Nereye?
Başımıza bir şey geldi.
Geçti.
Ama başımıza gelip geçmiş olanla başlayan yeni bir süreç var. Cadı avından, on binlerce memurun derdest edilmesinden söz etmiyorum. Sözünü ettiğim şey, topluma enjekte edilen, edilmekte olan şey.
Önce kitleler sokağa çıkarıldı. Demiştim, bence darbe teşebbüsünü akim bırakmak için pek de lüzum yoktu. Erdoğan kendisini ancak bu şekilde emniyette hissedebileceğinden yaptı bu işi diye düşünmüştüm. Ama arkasından gelen nöbet çağrıları, toplumu sokakta tutmak için harcanan çaba, organizasyonlar filan gösteriyor ki, eğer haklı idiysem bile, yani başlangıçta kasıt Erdoğan’ın kendisini emniyette hissetmesi idiyse bile —ki artık hiç öyle düşünmüyorum— şimdi başka bir faza geçtik.
Nasıl bir faza?
Vatandaşın aklında silahlanmak var mı, bilmiyorum. Aslında birilerinin aklında idam var mıydı, onu da bilmiyorum. Bana sorulsa “yoktur” derdim. Ama artık ahali hakkında herhangi bir varsayımımı güvenilir bulmuyorum. Dolayısıyla bir yerlerde idam cezasının tesisi hasretini saklamış olan birileri var idiyse, şaşırmayacağım. Yine de, kendi varsayımlarım hakkında ne kadar şüpheci olsam da, “bir silahım olsa da darbe heveslilerinin heveslerini kırsam” diye düşünebilecek birilerinin mevcudiyetine ihtimal vermek, bana çok tuhaf görünüyor.

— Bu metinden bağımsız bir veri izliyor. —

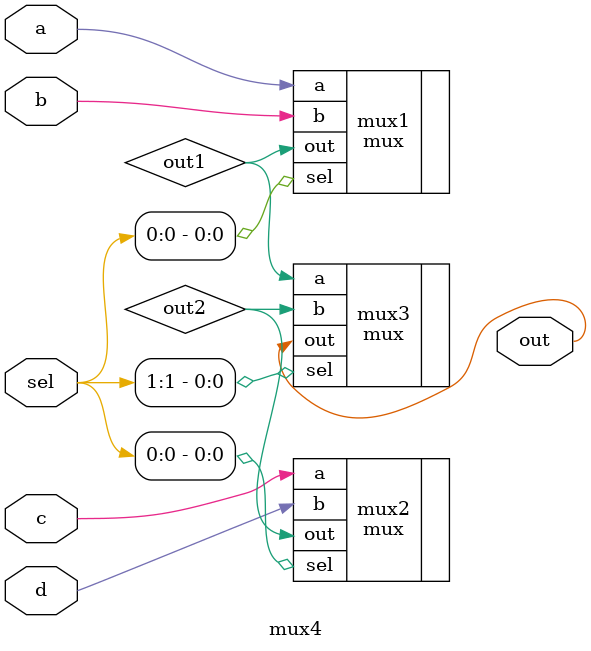
<source format=v>
module mux4(input a, input b, input c, input d, input [1:0]sel,
            output out);
    wire out1, out2;
    mux mux1(.a(a), .b(b), .sel(sel[0]), .out(out1));
    mux mux2(.a(c), .b(d), .sel(sel[0]), .out(out2));
    mux mux3(.a(out1), .b(out2), .sel(sel[1]), .out(out));
endmodule
</source>
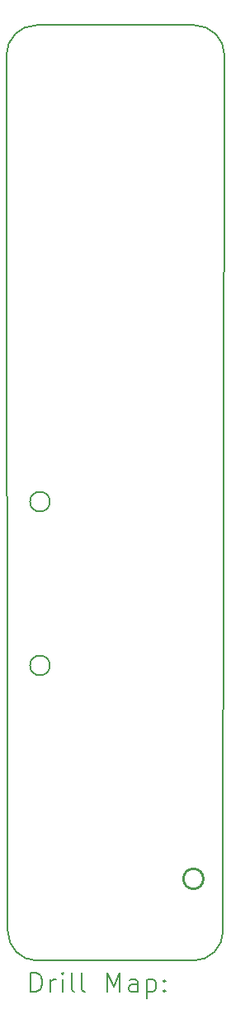
<source format=gbr>
%TF.GenerationSoftware,KiCad,Pcbnew,9.0.3*%
%TF.CreationDate,2025-09-26T00:40:57-04:00*%
%TF.ProjectId,Photon,50686f74-6f6e-42e6-9b69-6361645f7063,1.3*%
%TF.SameCoordinates,Original*%
%TF.FileFunction,Drillmap*%
%TF.FilePolarity,Positive*%
%FSLAX45Y45*%
G04 Gerber Fmt 4.5, Leading zero omitted, Abs format (unit mm)*
G04 Created by KiCad (PCBNEW 9.0.3) date 2025-09-26 00:40:57*
%MOMM*%
%LPD*%
G01*
G04 APERTURE LIST*
%ADD10C,0.200000*%
%ADD11C,0.250000*%
G04 APERTURE END LIST*
D10*
X4191000Y-11277600D02*
X4177926Y-2311400D01*
X4622800Y-6883400D02*
G75*
G02*
X4419600Y-6883400I-101600J0D01*
G01*
X4419600Y-6883400D02*
G75*
G02*
X4622800Y-6883400I101600J0D01*
G01*
X6109074Y-2006600D02*
G75*
G02*
X6413870Y-2311400I-4J-304800D01*
G01*
X6413870Y-2311400D02*
X6400800Y-11277600D01*
X6096000Y-11582400D02*
X4495800Y-11582400D01*
X4622800Y-8559800D02*
G75*
G02*
X4419600Y-8559800I-101600J0D01*
G01*
X4419600Y-8559800D02*
G75*
G02*
X4622800Y-8559800I101600J0D01*
G01*
X4177926Y-2311400D02*
G75*
G02*
X4482726Y-2006596I304804J0D01*
G01*
X6400800Y-11277600D02*
G75*
G02*
X6096000Y-11582400I-304800J0D01*
G01*
X4482726Y-2006600D02*
X6109074Y-2006600D01*
X4495800Y-11582400D02*
G75*
G02*
X4191000Y-11277600I0J304800D01*
G01*
D11*
X6198150Y-10744200D02*
G75*
G02*
X5993849Y-10744200I-102151J0D01*
G01*
X5993849Y-10744200D02*
G75*
G02*
X6198150Y-10744200I102151J0D01*
G01*
D10*
X4428703Y-11903884D02*
X4428703Y-11703884D01*
X4428703Y-11703884D02*
X4476322Y-11703884D01*
X4476322Y-11703884D02*
X4504893Y-11713408D01*
X4504893Y-11713408D02*
X4523941Y-11732455D01*
X4523941Y-11732455D02*
X4533465Y-11751503D01*
X4533465Y-11751503D02*
X4542989Y-11789598D01*
X4542989Y-11789598D02*
X4542989Y-11818169D01*
X4542989Y-11818169D02*
X4533465Y-11856265D01*
X4533465Y-11856265D02*
X4523941Y-11875312D01*
X4523941Y-11875312D02*
X4504893Y-11894360D01*
X4504893Y-11894360D02*
X4476322Y-11903884D01*
X4476322Y-11903884D02*
X4428703Y-11903884D01*
X4628703Y-11903884D02*
X4628703Y-11770550D01*
X4628703Y-11808646D02*
X4638227Y-11789598D01*
X4638227Y-11789598D02*
X4647751Y-11780074D01*
X4647751Y-11780074D02*
X4666798Y-11770550D01*
X4666798Y-11770550D02*
X4685846Y-11770550D01*
X4752512Y-11903884D02*
X4752512Y-11770550D01*
X4752512Y-11703884D02*
X4742989Y-11713408D01*
X4742989Y-11713408D02*
X4752512Y-11722931D01*
X4752512Y-11722931D02*
X4762036Y-11713408D01*
X4762036Y-11713408D02*
X4752512Y-11703884D01*
X4752512Y-11703884D02*
X4752512Y-11722931D01*
X4876322Y-11903884D02*
X4857274Y-11894360D01*
X4857274Y-11894360D02*
X4847751Y-11875312D01*
X4847751Y-11875312D02*
X4847751Y-11703884D01*
X4981084Y-11903884D02*
X4962036Y-11894360D01*
X4962036Y-11894360D02*
X4952512Y-11875312D01*
X4952512Y-11875312D02*
X4952512Y-11703884D01*
X5209655Y-11903884D02*
X5209655Y-11703884D01*
X5209655Y-11703884D02*
X5276322Y-11846741D01*
X5276322Y-11846741D02*
X5342989Y-11703884D01*
X5342989Y-11703884D02*
X5342989Y-11903884D01*
X5523941Y-11903884D02*
X5523941Y-11799122D01*
X5523941Y-11799122D02*
X5514417Y-11780074D01*
X5514417Y-11780074D02*
X5495370Y-11770550D01*
X5495370Y-11770550D02*
X5457274Y-11770550D01*
X5457274Y-11770550D02*
X5438227Y-11780074D01*
X5523941Y-11894360D02*
X5504893Y-11903884D01*
X5504893Y-11903884D02*
X5457274Y-11903884D01*
X5457274Y-11903884D02*
X5438227Y-11894360D01*
X5438227Y-11894360D02*
X5428703Y-11875312D01*
X5428703Y-11875312D02*
X5428703Y-11856265D01*
X5428703Y-11856265D02*
X5438227Y-11837217D01*
X5438227Y-11837217D02*
X5457274Y-11827693D01*
X5457274Y-11827693D02*
X5504893Y-11827693D01*
X5504893Y-11827693D02*
X5523941Y-11818169D01*
X5619179Y-11770550D02*
X5619179Y-11970550D01*
X5619179Y-11780074D02*
X5638227Y-11770550D01*
X5638227Y-11770550D02*
X5676322Y-11770550D01*
X5676322Y-11770550D02*
X5695370Y-11780074D01*
X5695370Y-11780074D02*
X5704893Y-11789598D01*
X5704893Y-11789598D02*
X5714417Y-11808646D01*
X5714417Y-11808646D02*
X5714417Y-11865788D01*
X5714417Y-11865788D02*
X5704893Y-11884836D01*
X5704893Y-11884836D02*
X5695370Y-11894360D01*
X5695370Y-11894360D02*
X5676322Y-11903884D01*
X5676322Y-11903884D02*
X5638227Y-11903884D01*
X5638227Y-11903884D02*
X5619179Y-11894360D01*
X5800131Y-11884836D02*
X5809655Y-11894360D01*
X5809655Y-11894360D02*
X5800131Y-11903884D01*
X5800131Y-11903884D02*
X5790608Y-11894360D01*
X5790608Y-11894360D02*
X5800131Y-11884836D01*
X5800131Y-11884836D02*
X5800131Y-11903884D01*
X5800131Y-11780074D02*
X5809655Y-11789598D01*
X5809655Y-11789598D02*
X5800131Y-11799122D01*
X5800131Y-11799122D02*
X5790608Y-11789598D01*
X5790608Y-11789598D02*
X5800131Y-11780074D01*
X5800131Y-11780074D02*
X5800131Y-11799122D01*
M02*

</source>
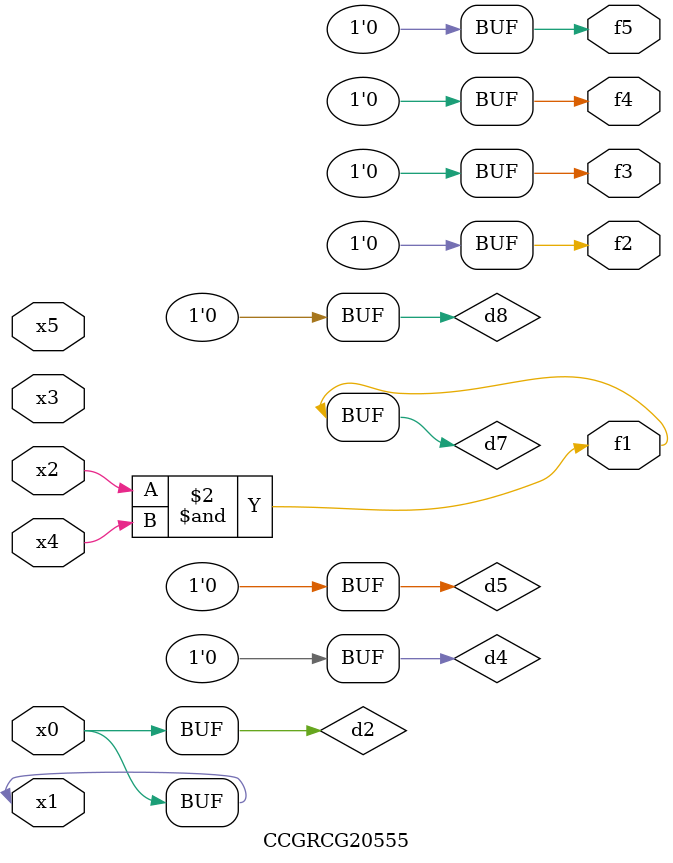
<source format=v>
module CCGRCG20555(
	input x0, x1, x2, x3, x4, x5,
	output f1, f2, f3, f4, f5
);

	wire d1, d2, d3, d4, d5, d6, d7, d8, d9;

	nand (d1, x1);
	buf (d2, x0, x1);
	nand (d3, x2, x4);
	and (d4, d1, d2);
	and (d5, d1, d2);
	nand (d6, d1, d3);
	not (d7, d3);
	xor (d8, d5);
	nor (d9, d5, d6);
	assign f1 = d7;
	assign f2 = d8;
	assign f3 = d8;
	assign f4 = d8;
	assign f5 = d8;
endmodule

</source>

Erdoğan, eğer aklında idam vardıysa da, ahaliyi bu talepten vazgeçirebilirdi. Tersini yaptı, yoktuysa bile aklına soktu. Silahlanma fikrini de öyle…
Kalabalık sokaklar, sokaklarda aşırı bir cezalandırma talebi ve silah. İtiraf edersiniz ki, çok özlenecek bir kombinasyon değil. Bir memleketin iktidarı için hiç değil.
Yeterince korkutucu gelmediyse size, üstüne bir de Gezi’yle alakalı meydan okumayı ekleyin. Mesela 14 Temmuz’da yapılsaydı —ki kısa süre önce yapılmıştı— yersiz ve zamansız bir intikam çığırtkanlığı denebilirdi. Ama güya can pazarında olduğumuzu, dolayısıyla meydanları boşaltmamamız gerektiğini söyleyip dururken yapıldığında ne manaya geliyor olabilir?
***
Başımıza bir şey geldi, geçti.
Ama çok daha vahim bir yere doğru, freni boşalmış halde gidiyoruz.